Tracy: 'When you can't run, you crawl... and when you can't crawl, when you can't do that--' Zoe: 'You find someone to carry you.'

'The Message'


Natter 74: Ready or Not  

Off-topic discussion. Wanna talk about corsets, duct tape, butt kicking, or physics? This is the place. Detailed discussion of any current-season TV must be whitefonted.


Steph L. - Nov 04, 2015 12:28:26 pm PST #8497 of 30003
this mess was yours / now your mess is mine

The phone guys are in the manhole. I wish that were as exciting as it sounds. But no; they are literally in a manhole. Or at least one is.


tommyrot - Nov 04, 2015 12:47:59 pm PST #8498 of 30003
Sir, it's not an offence to let your cat eat your bacon. Okay? And we don't arrest cats, I'm very sorry.

The Manhole was my favorite name for a gay bar.


msbelle - Nov 04, 2015 1:01:32 pm PST #8499 of 30003
I remember the crazy days. 500 posts an hour. Nubmer! Natgbsb

Being in front of a computer as much as I am makes tracking much easier than if I was out and about a lot. I don't think I am obsessive about it, but it is kinda like a puzzle game to me. I can swap this for that or skip this or add that. If I know I'm going to eat out then other meals that day slide toward low calorie low fat options.

Also I just don't buy some stuff anymore since I won't be mindful with it. Tostitos lime chips, cereal, sweet cinnamon almonds,


-t - Nov 04, 2015 1:07:35 pm PST #8500 of 30003
I am a woman of various inclinations and only some of the time are they to burn everything down in frustration

I enjoy tracking data in general, so getting obsessive about tracking what I eat is more just channeling that than creating a new thing to do. It works for me. I totally get it's not for everyone.


Steph L. - Nov 04, 2015 1:36:04 pm PST #8501 of 30003
this mess was yours / now your mess is mine

The Manhole was my favorite name for a gay bar.

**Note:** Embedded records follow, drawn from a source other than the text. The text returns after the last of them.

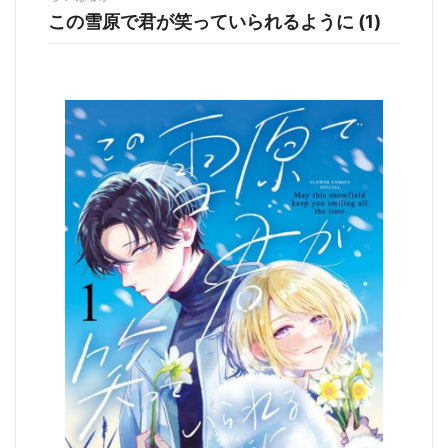
この雪原で君が笑っていられるように (1)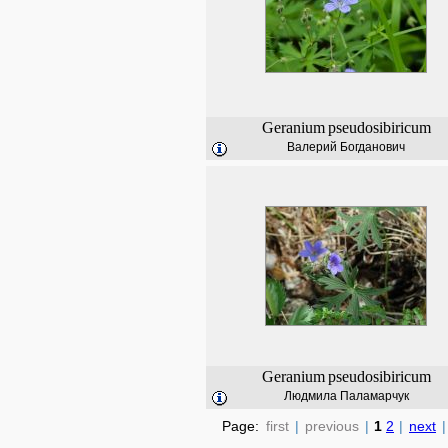
Geranium
pseudosibiricum
Валерий Богданович
Geranium
pseudosibiricum
Людмила Паламарчук
Page:
first
|
previous
|
1
2
|
next
|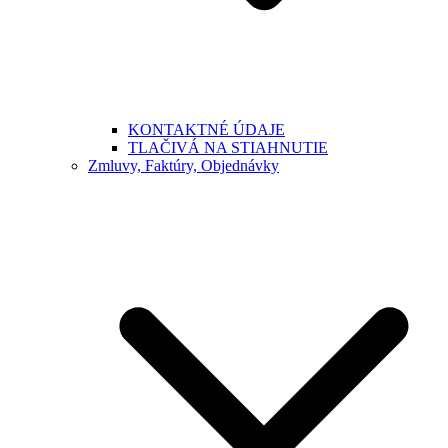
KONTAKTNÉ ÚDAJE
TLAČIVÁ NA STIAHNUTIE
Zmluvy, Faktúry, Objednávky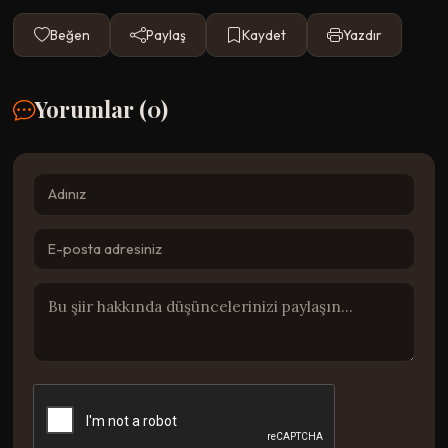
Beğen
Paylaş
Kaydet
Yazdır
Yorumlar (
0
)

We had a gay bar called The Pipeline; in the basement was a separate bar called The Manhole.

Also I just don't buy some stuff anymore since I won't be mindful with it. Tostitos lime chips

Oh my god, those chips are made with crack. They HAVE to be. Also Snapea Crisps. I can eat the whole bag in 2 seconds flat. And, of course, TJs Baconesque popcorn.

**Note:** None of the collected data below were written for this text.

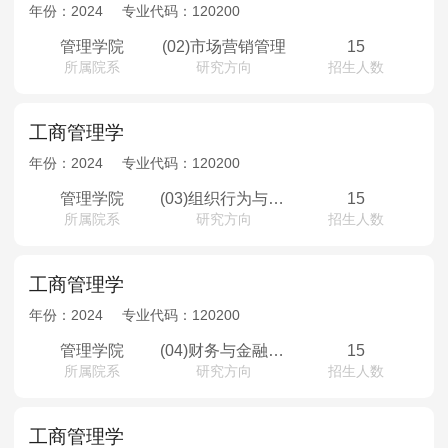
MPAcc会计专硕
年份：
2024
专业代码：
120200
院校库
考试报名
招生政策
学制学费
报名流程
管理学院
(02)市场营销管理
15
所属院系
研究方向
招生人数
考试真题
报考经验
招生简章
MTA旅游管理
工商管理学
年份：
2024
专业代码：
120200
院校库
考试报名
招生政策
学制学费
报名流程
管理学院
(03)组织行为与人力资源管理
15
考试真题
报考经验
招生简章
所属院系
研究方向
招生人数
工商管理学
年份：
2024
专业代码：
120200
管理学院
(04)财务与金融管理及金融工程
15
所属院系
研究方向
招生人数
工商管理学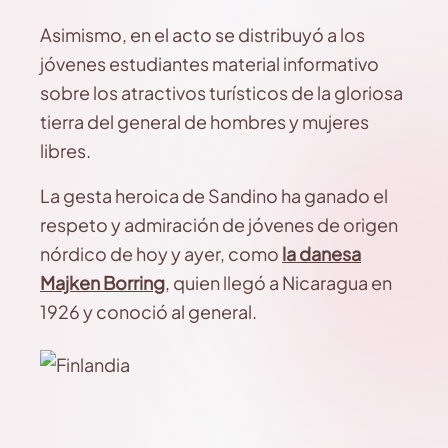
Asimismo, en el acto se distribuyó a los
jóvenes estudiantes material informativo
sobre los atractivos turísticos de la gloriosa
tierra del general de hombres y mujeres
libres.
La gesta heroica de Sandino ha ganado el
respeto y admiración de jóvenes de origen
nórdico de hoy y ayer, como
la danesa
Majken Borring
, quien llegó a Nicaragua en
1926 y conoció al general.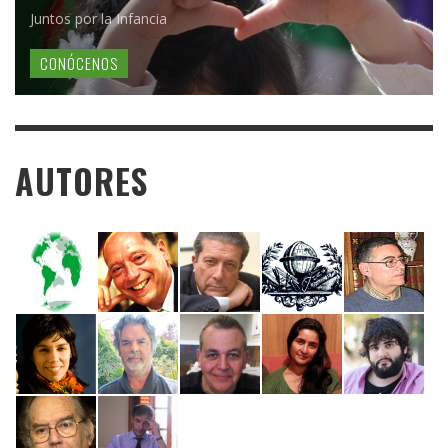
Juntos por la Infancia
CONÓCENOS
AUTORES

billytea - Nov 04, 2015 1:48:30 pm PST #8502 of 30003
You were a wrong baby who grew up wrong. The wrong kind of wrong. It's better you hear it from a friend.

We had a gay bar called The Pipeline; in the basement was a separate bar called The Manhole.

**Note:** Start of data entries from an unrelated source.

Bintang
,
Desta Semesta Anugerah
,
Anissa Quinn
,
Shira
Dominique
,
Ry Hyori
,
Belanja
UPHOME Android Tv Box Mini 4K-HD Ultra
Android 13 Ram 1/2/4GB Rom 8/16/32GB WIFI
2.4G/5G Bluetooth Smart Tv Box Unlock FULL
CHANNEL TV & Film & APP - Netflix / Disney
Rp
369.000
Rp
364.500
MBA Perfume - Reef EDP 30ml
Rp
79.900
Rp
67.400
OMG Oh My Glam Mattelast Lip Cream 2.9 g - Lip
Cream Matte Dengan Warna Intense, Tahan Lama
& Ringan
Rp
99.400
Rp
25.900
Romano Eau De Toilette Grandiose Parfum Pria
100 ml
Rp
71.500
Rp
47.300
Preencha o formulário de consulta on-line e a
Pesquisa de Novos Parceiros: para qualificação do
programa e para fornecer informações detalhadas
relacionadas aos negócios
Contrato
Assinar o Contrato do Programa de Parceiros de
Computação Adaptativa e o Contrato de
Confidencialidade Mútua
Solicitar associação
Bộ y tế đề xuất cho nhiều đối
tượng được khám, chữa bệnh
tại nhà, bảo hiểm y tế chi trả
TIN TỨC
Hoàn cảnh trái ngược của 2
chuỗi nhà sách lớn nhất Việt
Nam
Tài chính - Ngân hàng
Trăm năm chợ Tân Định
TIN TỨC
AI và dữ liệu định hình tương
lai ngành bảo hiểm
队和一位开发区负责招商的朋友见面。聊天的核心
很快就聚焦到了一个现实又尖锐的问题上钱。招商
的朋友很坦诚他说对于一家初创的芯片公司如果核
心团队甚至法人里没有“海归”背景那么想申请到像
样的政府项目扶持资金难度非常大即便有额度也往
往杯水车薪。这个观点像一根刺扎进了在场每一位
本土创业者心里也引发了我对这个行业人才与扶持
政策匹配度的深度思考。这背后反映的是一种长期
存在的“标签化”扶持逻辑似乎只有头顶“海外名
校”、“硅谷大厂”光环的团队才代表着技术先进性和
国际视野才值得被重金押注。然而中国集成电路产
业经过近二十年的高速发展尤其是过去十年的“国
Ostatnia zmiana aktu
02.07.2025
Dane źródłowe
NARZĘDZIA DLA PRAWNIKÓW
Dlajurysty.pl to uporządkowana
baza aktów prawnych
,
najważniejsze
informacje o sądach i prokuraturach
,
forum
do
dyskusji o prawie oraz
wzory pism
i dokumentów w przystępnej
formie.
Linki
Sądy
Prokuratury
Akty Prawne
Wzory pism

"Welcome to the Manhole, guv'nor. What can I get you?"
"I'd like an entendre, my good man. And make mine a double."


Burrell - Nov 04, 2015 2:11:24 pm PST #8503 of 30003
Why did Darth Vader cross the road? To get to the Dark Side!

Oh my god, those chips are made with crack. They HAVE to be.

Did y'all see that article about the restaurant in China that was caught putting heroin poppy seed pods in their noodle dishes? They were hoping their diners would get addicted to them.


Sheryl - Nov 04, 2015 2:19:10 pm PST #8504 of 30003
Fandom means never having to say "But where would I wear that?"

Timelies all!

Ugh, the commute this morning was awful. I took the little guy to daycare, which is north of our house. Therefore I got on 270 a good bit further up, and it was stop-and-go all the way down to my exit. Then there was a bad accident on Rockville Pike so all the traffic was routed to the road I take, which meant a 2 mile drive took an hour.


-t - Nov 04, 2015 2:32:00 pm PST #8505 of 30003
I am a woman of various inclinations and only some of the time are they to burn everything down in frustration

Oh how I love tortilla chips with lime. Chili lime anything, really, nom nom nom.

Ugh, Sheryl, that's awful.

Ha! Found my employee badge (wedged between the driver's seat and the center console where it inevitably was caught when I had it clipped to my Halloween costume on Friday) and my keys (on the loveseat, not even between the cushions, just sitting there) and now I will put Trackrs on both of them. Take that whatever force takes joy in me misplacing things.

Also, I left work half an hour late because I was talking to a coworker about this time-spent-on-task spreadsheet we've been asked to fill out and how inaccurate it is gonna be. I mean, mine will be very accurate for the four days I have to actually track my time, but generalizing from that sample makes very little sense. I don't know if it's better or worse that I was off the clock for that conversation.

Edited for homophone


shrift - Nov 04, 2015 2:41:55 pm PST #8506 of 30003
"You can't put a price on the joy of not giving a shit." -Zenkitty

I'm doing one of those escape from a locked room team building things tonight.